From the data below, repeat exactly the lines from the line with "541 514 603" to the line with "971 85 1223", both included.

| MATERIAL SUPPLIED |
______

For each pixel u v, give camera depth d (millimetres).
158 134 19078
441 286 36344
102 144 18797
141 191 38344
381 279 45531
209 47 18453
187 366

______

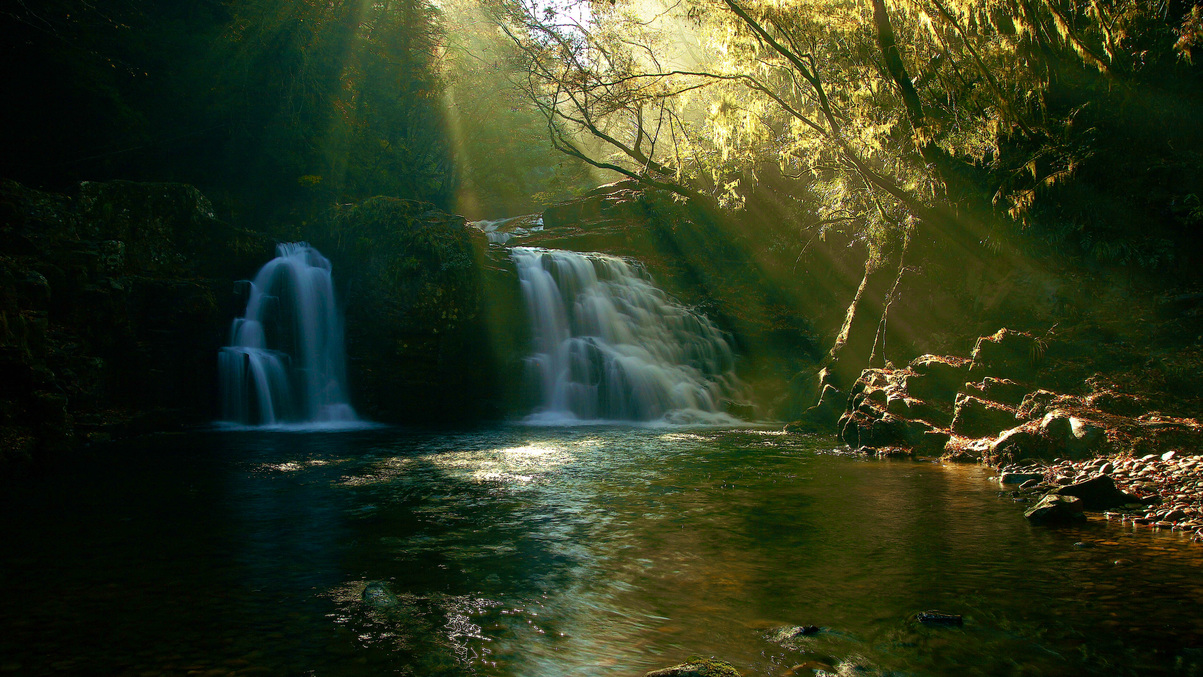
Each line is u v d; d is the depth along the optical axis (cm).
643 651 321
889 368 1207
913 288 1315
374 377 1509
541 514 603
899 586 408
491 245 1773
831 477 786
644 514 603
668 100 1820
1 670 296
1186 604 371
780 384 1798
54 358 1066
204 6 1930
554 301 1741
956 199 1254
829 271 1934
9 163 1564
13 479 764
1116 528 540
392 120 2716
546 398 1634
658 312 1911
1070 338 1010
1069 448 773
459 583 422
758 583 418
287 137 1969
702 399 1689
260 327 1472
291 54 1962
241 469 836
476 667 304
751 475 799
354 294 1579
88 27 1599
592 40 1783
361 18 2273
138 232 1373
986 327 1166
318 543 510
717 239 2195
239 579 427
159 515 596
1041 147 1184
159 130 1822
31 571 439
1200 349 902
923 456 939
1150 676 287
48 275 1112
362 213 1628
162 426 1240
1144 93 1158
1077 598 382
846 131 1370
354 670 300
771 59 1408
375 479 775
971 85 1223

______

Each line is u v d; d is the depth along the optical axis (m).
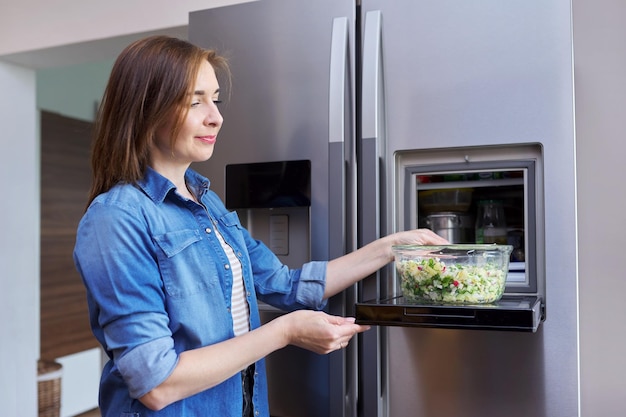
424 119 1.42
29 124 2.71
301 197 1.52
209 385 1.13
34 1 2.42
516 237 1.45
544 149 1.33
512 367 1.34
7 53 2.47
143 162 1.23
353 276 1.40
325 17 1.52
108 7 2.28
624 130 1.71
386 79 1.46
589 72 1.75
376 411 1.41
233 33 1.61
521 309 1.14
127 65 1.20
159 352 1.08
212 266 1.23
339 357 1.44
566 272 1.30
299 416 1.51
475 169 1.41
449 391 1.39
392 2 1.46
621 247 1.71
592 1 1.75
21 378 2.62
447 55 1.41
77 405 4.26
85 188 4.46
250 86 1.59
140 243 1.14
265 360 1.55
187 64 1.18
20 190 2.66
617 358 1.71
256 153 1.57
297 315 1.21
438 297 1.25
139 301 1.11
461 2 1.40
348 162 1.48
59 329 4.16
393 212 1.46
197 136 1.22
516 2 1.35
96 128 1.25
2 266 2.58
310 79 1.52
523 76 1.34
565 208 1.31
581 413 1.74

______

| WRITTEN REPLY |
541 514 603
899 586 408
491 245 1773
831 477 786
644 514 603
668 100 1820
1 670 296
1186 604 371
780 384 1798
54 358 1066
204 6 1930
554 301 1741
956 199 1254
829 271 1934
9 163 1564
13 479 764
1116 528 540
392 120 2716
546 398 1634
658 312 1911
1070 338 1010
1069 448 773
459 583 422
758 583 418
287 137 1969
702 399 1689
260 327 1472
291 54 1962
241 469 836
476 667 304
751 475 799
354 294 1579
88 27 1599
592 40 1783
361 18 2273
138 232 1373
986 327 1166
318 543 510
717 239 2195
239 579 427
159 515 596
1041 147 1184
159 130 1822
31 571 439
1200 349 902
923 456 939
1150 676 287
48 275 1112
362 213 1628
162 426 1240
1144 93 1158
1077 598 382
846 131 1370
354 670 300
771 59 1408
375 479 775
971 85 1223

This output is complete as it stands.